Holy shit, CGI has changed the way we look at the world around us. Back in the 70’s if you were waiting for the movie to start and the bucket of popcorn grew eyes and started dancing around the counter top assisted by a reanimated bag of Skittles you’d puke in your hat and call a ventriloquist, a priest, and a burly cop six weeks from retirement to come deal with it. Now we can’t flip through the channels without seeing a seemingly living 2,000 foot robot whipping up a lather in his 17,000 foot shower or a muffin writhing out of some bitch’s grasp as she does a walk-and-talk about menopause being a real pisser. Superman made us believe a man could fly but it wasn’t until The Revenge of the Sith that we could believe that Christopher Lee had both Jedi Powers and Phase-Shift Parkinsons.

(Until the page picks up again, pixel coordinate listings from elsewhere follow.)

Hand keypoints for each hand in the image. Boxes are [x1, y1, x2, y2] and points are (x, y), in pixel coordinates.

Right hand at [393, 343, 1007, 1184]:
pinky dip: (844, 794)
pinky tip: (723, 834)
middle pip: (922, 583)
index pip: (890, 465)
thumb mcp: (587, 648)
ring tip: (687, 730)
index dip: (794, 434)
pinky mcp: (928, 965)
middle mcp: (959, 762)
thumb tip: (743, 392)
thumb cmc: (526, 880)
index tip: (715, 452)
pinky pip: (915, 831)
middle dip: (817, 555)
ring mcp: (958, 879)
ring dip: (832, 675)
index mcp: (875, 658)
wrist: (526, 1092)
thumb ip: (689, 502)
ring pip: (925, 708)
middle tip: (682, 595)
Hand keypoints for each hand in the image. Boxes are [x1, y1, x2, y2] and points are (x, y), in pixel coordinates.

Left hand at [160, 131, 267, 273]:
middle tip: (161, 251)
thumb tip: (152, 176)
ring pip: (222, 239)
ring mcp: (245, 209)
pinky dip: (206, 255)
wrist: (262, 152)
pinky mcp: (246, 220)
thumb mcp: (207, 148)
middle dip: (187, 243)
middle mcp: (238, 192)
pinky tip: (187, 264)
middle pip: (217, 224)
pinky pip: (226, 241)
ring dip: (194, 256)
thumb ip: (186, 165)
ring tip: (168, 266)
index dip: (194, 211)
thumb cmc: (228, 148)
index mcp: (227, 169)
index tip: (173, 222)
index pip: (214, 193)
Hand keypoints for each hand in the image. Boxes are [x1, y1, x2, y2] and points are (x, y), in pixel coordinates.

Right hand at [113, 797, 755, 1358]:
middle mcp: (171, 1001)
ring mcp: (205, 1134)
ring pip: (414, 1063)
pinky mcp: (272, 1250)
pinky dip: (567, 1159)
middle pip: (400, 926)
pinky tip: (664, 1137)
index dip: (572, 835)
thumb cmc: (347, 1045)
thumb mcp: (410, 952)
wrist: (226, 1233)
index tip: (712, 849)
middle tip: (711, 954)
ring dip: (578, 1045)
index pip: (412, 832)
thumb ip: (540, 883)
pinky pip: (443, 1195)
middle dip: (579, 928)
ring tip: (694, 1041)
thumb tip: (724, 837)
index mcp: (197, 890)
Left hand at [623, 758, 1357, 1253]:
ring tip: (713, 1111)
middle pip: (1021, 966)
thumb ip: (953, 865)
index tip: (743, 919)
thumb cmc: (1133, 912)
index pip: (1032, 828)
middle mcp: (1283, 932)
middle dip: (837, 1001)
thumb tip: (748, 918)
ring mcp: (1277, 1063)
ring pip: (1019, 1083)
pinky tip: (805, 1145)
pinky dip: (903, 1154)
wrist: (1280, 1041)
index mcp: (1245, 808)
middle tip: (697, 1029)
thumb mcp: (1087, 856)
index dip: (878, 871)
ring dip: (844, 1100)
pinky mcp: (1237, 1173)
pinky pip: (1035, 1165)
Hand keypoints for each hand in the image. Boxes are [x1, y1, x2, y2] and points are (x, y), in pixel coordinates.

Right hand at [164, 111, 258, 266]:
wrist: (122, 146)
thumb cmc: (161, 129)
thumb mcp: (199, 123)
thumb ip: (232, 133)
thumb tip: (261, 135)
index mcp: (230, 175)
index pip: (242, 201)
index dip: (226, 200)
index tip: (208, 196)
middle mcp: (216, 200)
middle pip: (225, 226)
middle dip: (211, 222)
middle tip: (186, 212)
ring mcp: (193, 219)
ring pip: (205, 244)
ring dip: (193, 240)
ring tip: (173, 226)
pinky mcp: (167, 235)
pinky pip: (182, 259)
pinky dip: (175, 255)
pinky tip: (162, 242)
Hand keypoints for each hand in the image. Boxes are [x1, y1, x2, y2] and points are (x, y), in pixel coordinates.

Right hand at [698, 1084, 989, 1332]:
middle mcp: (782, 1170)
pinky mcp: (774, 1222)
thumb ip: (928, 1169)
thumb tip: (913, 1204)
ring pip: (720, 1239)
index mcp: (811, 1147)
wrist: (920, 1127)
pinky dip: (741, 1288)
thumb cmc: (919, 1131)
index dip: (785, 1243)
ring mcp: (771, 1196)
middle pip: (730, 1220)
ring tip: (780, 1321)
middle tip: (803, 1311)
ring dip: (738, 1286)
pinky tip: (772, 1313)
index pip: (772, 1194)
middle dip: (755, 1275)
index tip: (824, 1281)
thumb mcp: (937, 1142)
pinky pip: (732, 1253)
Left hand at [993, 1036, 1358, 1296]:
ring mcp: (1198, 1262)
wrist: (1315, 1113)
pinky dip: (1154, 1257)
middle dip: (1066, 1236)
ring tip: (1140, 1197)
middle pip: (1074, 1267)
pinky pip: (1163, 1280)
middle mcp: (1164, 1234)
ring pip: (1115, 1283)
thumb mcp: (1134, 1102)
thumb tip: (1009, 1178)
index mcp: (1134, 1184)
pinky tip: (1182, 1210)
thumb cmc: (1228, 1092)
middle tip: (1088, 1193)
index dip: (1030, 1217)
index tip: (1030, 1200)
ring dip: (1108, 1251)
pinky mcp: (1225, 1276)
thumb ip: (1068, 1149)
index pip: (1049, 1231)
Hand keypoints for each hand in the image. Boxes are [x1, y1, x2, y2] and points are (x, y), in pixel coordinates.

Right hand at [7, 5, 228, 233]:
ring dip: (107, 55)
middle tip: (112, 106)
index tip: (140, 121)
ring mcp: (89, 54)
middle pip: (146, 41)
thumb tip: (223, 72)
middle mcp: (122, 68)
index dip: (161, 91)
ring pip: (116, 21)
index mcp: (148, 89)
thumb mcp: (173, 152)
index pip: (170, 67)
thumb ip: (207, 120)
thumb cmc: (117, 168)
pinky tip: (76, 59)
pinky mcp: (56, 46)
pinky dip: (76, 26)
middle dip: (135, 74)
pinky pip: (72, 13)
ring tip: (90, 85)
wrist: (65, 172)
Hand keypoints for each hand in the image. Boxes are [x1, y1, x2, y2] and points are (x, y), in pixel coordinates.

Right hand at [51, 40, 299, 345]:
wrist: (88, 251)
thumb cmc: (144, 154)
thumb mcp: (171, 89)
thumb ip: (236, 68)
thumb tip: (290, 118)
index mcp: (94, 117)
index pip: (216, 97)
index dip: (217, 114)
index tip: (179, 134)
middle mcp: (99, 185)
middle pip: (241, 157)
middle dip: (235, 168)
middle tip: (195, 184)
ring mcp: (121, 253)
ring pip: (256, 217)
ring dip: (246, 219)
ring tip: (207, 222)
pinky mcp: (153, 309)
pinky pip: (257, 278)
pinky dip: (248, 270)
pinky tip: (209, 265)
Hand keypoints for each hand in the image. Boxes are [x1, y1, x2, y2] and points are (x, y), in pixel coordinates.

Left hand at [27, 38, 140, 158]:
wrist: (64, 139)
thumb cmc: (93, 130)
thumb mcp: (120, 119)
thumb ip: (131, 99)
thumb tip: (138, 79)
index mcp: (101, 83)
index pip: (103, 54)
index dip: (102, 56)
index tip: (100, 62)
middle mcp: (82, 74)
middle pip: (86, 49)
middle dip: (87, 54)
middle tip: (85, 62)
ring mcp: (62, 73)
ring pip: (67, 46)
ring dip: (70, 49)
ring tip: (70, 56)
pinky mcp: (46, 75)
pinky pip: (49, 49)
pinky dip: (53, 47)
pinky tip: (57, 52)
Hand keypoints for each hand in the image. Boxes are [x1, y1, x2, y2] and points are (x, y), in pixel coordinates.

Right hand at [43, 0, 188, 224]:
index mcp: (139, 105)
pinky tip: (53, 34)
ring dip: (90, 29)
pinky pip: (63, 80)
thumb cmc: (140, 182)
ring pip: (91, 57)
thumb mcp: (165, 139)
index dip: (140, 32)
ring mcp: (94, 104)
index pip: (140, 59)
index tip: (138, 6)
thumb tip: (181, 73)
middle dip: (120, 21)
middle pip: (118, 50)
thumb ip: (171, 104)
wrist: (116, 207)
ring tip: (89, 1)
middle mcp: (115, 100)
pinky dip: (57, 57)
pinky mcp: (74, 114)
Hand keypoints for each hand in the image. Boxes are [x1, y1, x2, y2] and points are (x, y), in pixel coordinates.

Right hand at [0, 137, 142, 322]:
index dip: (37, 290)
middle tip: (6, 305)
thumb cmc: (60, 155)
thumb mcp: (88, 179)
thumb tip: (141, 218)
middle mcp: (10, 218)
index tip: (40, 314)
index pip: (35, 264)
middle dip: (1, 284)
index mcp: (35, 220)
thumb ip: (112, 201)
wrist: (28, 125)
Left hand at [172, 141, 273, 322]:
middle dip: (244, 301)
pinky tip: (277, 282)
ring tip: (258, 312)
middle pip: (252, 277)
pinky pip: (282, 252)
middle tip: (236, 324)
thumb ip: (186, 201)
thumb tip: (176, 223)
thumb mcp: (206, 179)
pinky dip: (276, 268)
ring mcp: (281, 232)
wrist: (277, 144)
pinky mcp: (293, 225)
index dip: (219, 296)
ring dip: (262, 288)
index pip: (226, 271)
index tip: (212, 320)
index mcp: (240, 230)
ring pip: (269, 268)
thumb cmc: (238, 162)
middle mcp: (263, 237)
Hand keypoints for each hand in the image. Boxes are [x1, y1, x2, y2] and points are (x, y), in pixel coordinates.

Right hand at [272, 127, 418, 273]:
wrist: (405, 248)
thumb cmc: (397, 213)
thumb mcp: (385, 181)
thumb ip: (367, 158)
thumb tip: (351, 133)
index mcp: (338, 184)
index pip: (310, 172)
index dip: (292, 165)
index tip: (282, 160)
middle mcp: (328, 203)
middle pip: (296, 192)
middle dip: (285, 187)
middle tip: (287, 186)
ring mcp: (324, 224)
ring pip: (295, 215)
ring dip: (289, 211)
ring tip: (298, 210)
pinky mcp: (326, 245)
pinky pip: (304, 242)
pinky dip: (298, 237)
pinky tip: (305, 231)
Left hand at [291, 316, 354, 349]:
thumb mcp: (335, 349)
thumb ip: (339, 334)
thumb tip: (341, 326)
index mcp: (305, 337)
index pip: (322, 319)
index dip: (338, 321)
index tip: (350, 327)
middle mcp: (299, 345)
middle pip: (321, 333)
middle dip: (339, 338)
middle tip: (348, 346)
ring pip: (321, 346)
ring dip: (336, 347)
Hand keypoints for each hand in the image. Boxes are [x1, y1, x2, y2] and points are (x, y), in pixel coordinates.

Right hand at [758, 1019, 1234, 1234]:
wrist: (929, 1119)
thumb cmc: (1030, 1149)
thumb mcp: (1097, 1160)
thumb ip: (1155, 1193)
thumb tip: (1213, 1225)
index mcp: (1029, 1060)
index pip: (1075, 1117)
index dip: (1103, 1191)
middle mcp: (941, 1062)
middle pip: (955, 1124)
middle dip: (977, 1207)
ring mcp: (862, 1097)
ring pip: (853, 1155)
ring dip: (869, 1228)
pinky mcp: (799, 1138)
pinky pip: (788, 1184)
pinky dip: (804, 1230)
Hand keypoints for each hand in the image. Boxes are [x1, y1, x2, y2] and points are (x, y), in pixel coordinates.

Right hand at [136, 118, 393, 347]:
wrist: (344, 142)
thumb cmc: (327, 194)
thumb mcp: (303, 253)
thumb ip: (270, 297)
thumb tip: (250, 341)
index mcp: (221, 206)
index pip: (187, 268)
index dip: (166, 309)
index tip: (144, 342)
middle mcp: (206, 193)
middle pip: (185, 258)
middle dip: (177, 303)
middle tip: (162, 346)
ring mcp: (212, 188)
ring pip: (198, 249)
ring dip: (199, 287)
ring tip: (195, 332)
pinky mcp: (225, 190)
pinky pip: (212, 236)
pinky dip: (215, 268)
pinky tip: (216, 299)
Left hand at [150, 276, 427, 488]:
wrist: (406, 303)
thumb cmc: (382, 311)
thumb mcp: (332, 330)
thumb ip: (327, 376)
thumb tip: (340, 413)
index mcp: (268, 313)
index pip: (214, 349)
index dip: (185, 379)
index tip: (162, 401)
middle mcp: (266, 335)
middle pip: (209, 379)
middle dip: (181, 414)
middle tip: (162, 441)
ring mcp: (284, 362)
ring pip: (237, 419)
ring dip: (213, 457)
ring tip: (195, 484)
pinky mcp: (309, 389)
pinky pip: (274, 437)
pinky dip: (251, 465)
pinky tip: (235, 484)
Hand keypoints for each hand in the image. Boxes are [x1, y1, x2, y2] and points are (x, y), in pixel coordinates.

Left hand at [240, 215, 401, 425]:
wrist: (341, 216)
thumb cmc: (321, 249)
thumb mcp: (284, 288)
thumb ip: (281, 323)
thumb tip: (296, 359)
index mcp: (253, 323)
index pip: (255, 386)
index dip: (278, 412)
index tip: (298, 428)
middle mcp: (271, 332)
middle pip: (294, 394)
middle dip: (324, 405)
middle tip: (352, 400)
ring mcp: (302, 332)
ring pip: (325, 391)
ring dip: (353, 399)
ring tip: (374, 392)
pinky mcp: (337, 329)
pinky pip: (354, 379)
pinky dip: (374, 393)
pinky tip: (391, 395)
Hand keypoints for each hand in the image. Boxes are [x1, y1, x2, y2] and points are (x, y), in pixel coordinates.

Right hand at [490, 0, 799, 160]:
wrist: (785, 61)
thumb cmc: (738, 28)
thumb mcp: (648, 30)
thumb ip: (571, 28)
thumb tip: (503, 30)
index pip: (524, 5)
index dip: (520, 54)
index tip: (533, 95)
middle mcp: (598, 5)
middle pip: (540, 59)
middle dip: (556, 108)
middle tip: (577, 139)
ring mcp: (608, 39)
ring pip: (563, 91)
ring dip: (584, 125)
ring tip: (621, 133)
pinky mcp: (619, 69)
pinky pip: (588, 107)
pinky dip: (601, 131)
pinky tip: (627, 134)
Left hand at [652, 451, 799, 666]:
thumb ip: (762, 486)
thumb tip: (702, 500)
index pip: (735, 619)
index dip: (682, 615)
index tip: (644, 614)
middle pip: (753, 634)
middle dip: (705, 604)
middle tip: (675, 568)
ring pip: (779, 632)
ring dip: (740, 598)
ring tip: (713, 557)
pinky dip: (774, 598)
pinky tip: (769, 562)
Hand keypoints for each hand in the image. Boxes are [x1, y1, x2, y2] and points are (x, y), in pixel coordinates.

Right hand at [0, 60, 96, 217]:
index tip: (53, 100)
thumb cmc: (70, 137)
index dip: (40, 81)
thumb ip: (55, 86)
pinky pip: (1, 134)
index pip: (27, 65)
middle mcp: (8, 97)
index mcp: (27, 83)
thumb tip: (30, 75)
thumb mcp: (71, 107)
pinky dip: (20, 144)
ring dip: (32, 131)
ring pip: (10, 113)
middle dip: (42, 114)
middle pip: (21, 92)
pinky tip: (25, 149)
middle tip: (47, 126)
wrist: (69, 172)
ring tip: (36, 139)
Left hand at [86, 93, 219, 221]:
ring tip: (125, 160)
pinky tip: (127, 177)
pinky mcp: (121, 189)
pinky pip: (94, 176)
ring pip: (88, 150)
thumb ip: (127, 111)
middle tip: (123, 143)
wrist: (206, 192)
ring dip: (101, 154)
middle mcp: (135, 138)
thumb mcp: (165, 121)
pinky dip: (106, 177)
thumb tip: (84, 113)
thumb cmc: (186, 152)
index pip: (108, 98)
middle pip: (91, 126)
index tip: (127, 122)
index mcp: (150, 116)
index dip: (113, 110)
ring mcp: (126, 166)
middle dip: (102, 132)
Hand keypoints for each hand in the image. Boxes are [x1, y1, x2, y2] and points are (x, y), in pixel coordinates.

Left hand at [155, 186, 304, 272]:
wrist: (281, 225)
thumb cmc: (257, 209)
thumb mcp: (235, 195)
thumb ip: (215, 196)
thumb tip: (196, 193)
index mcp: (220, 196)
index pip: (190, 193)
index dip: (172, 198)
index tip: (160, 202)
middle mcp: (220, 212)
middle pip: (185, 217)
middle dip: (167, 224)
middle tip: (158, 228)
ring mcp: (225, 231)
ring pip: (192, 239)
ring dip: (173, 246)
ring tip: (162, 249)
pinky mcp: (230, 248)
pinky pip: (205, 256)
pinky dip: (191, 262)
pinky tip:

CGI is an amazing tool that many filmmakers wield like a digital Mjolnir, creating worlds and creatures that take our breath away. Unfortunately through the years some have used it as a scythe, slashing our dreams and severing that muscle that connects our sexual pleasure organs to the muscle that tells our mind we’re really good at using our sexual pleasure organs. The result is oblivion.

So with that we bring you CHUD’s latest glorious list. The twenty worst instances of CGI in movie history. In no order. Well, except the order we decide to do them.

DAY FOURTEEN
Brought to you by Renn Brown

THE OFFENDER: Let The Right One In (2008)

THE SCENE: Ginia, survivor of an interrupted attack from the vampiric Eli, is wandering around town as the thirst for blood settles in. While paying a visit to local weirdo and cat-man Gosta, instead of sucking on a dude, she ends up getting some seriously poorly-rendered pussy. The scene is a not unintentional moment of levity, but the tremendously terrible CGI on the dozen or so cats takes us from laughing with to laughing at the scene.



WHERE IT ALL GOES WRONG:  This is another case of bad CGI happening to a great movie, and may very well be in the running for the highest disparity in the quality ratio of film to effects on this list. That the movie is so quietly beautiful, deliberately paced, and gracefully chilling makes the immediately dated cheapness of the CGI cats that much more disappointing. In fact, these terrible little digital furballs may literally be the only thing keeping this film from reaching true perfection from first frame to last frame.

Aside from a few cut-aways, the cats in the scene are composited in from the start, which includes them swarming and hissing at Ginia before leaping up to attack her. The quicker shots, once they get their piranha on, might have slid past without seeming quite so terrible if we didn’t have plenty of time beforehand to absorb the shitty kitties.


HOW IT COULD  HAVE BEEN DONE PRACTICALLY:  Last I checked these creatures aren’t goddamn dinosaurs or 50′ gorillas- there’s a couple real ones floating around. Frankly there would have been no easy way to accomplish this scene –anyone who’s lived with cats knows they tend to do what they want, when they want– but the lead-up to the attack could have been more convincing and horror films with low-budgets have been faking animal attacks for as long as they’ve been made. Now granted, puppets may not always be the answer.

Scale-up! Enhance!

Just scrounge up some fucking cats or shoot the scene more mysteriously. Can’t we leave the laughably bad, sci-fi channel animal effects to other, shittier vampire movies?

HOW BAD IS IT? I couldn’t track down which effects house managed those shots (you’ll be shocked to learn that neither seemed to have them on their demo reels) but whichever company is responsible animates a cat like Sonny Corleone throws a beating.

IN SUMMATION: Perhaps the scene was too much for the effects budget or schedule…? If that’s the case it should have been scrapped or re-worked. The filmmakers shouldn’t have made the mistake that so many high and low-budget productions have, and simply assumed that the effects house can make something work in post– certainly not when the value of an entire scene relies on it. The misjudgment of the cat attack takes a moment of dark comedy and turns it into a laughable stain on a virtually flawless film.